• _WHAT NEEDS TO BE DONE_
Say the data back exactly as it is written below.

• _SOURCE DATA_
━━━━━━━━

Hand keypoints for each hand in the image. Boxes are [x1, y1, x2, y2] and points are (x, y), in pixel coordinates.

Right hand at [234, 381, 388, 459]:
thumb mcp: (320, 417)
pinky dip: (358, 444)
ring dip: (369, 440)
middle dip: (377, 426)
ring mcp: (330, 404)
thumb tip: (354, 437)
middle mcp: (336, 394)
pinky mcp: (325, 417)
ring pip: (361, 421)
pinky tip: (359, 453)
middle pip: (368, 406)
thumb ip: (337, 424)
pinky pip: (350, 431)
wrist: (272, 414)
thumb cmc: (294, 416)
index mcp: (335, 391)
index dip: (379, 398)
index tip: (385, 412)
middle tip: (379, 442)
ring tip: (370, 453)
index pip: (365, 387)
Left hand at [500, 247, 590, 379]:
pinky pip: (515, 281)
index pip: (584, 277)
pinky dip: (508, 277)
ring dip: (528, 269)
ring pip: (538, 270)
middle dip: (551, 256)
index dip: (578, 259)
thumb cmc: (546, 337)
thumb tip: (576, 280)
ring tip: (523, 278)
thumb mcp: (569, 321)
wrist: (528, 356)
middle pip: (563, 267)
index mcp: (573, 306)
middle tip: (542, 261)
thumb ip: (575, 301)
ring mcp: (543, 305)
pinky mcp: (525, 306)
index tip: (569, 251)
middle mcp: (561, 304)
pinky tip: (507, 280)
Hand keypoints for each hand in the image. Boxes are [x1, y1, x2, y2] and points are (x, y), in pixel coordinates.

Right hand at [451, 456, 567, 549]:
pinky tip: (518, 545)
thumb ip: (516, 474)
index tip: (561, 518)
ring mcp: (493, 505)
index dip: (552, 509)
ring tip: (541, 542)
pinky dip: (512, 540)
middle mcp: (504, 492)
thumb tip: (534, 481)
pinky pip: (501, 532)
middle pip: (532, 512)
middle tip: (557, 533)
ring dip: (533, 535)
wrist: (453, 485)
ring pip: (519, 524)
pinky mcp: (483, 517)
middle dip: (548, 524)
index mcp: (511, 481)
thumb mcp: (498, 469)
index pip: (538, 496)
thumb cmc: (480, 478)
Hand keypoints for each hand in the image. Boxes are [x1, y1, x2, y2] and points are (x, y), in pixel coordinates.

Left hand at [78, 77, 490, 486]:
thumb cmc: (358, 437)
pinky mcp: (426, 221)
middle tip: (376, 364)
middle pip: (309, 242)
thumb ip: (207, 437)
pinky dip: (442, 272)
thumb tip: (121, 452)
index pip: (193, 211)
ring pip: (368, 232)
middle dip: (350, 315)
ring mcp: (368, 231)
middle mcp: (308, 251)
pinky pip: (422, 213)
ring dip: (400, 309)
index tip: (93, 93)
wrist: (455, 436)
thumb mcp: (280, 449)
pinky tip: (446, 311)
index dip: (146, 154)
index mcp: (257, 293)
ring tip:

━━━━━━━━

• _ANSWER TO THIS PROBLEM_
Hand keypoints for each hand in the image. Boxes are [x1, y1, x2, y2] and points are (x, y), in pixel coordinates.

Right hand at [234, 381, 388, 459]:
thumb mcp: (320, 417)
pinky dip: (358, 444)
ring dip: (369, 440)
middle dip: (377, 426)
ring mcp: (330, 404)
thumb tip: (354, 437)
middle mcp: (336, 394)
pinky mcp: (325, 417)
ring pip: (361, 421)
pinky tip: (359, 453)
middle pip: (368, 406)
thumb ip: (337, 424)
pinky pip: (350, 431)
wrist: (272, 414)
thumb cmc: (294, 416)
index mcp: (335, 391)
index dip: (379, 398)
index tip: (385, 412)
middle tip: (379, 442)
ring tip: (370, 453)
index pip: (365, 387)
Left hand at [500, 247, 590, 379]:
pinky pip: (515, 281)
index pip: (584, 277)
pinky dip: (508, 277)
ring dip: (528, 269)
ring pip: (538, 270)
middle dip: (551, 256)
index dip: (578, 259)
thumb cmc: (546, 337)
thumb tip: (576, 280)
ring tip: (523, 278)
thumb mcp: (569, 321)
wrist: (528, 356)
middle pip: (563, 267)
index mcp: (573, 306)
middle tip: (542, 261)
thumb ip: (575, 301)
ring mcp: (543, 305)
pinky mcp: (525, 306)
index tip: (569, 251)
middle mcp: (561, 304)
pinky tip: (507, 280)
Hand keypoints for each hand in the image. Boxes are [x1, y1, x2, y2] and points are (x, y), in pixel coordinates.

Right hand at [451, 456, 567, 549]:
pinky tip: (518, 545)
thumb ip: (516, 474)
index tip: (561, 518)
ring mcp: (493, 505)
index dip: (552, 509)
ring tip: (541, 542)
pinky dip: (512, 540)
middle mcp: (504, 492)
thumb tip: (534, 481)
pinky pip: (501, 532)
middle pip: (532, 512)
middle tip: (557, 533)
ring dip: (533, 535)
wrist: (453, 485)
ring pip: (519, 524)
pinky mcp: (483, 517)
middle dip: (548, 524)
index mcp: (511, 481)
thumb mcp: (498, 469)
index pip: (538, 496)
thumb cmc: (480, 478)
Hand keypoints for each hand in the image. Boxes are [x1, y1, x2, y2] and points are (x, y), in pixel coordinates.

Left hand at [78, 77, 490, 486]:
thumb cmc: (358, 437)
pinky mcp: (426, 221)
middle tip: (376, 364)
middle pip: (309, 242)
thumb ip: (207, 437)
pinky dip: (442, 272)
thumb tip: (121, 452)
index pip: (193, 211)
ring pip: (368, 232)
middle dip: (350, 315)
ring mcp: (368, 231)
middle mcp: (308, 251)
pinky pip: (422, 213)
ring dip: (400, 309)
index tip: (93, 93)
wrist: (455, 436)
thumb mcp: (280, 449)
pinky tip: (446, 311)
index dip: (146, 154)
index mcp: (257, 293)
ring tip:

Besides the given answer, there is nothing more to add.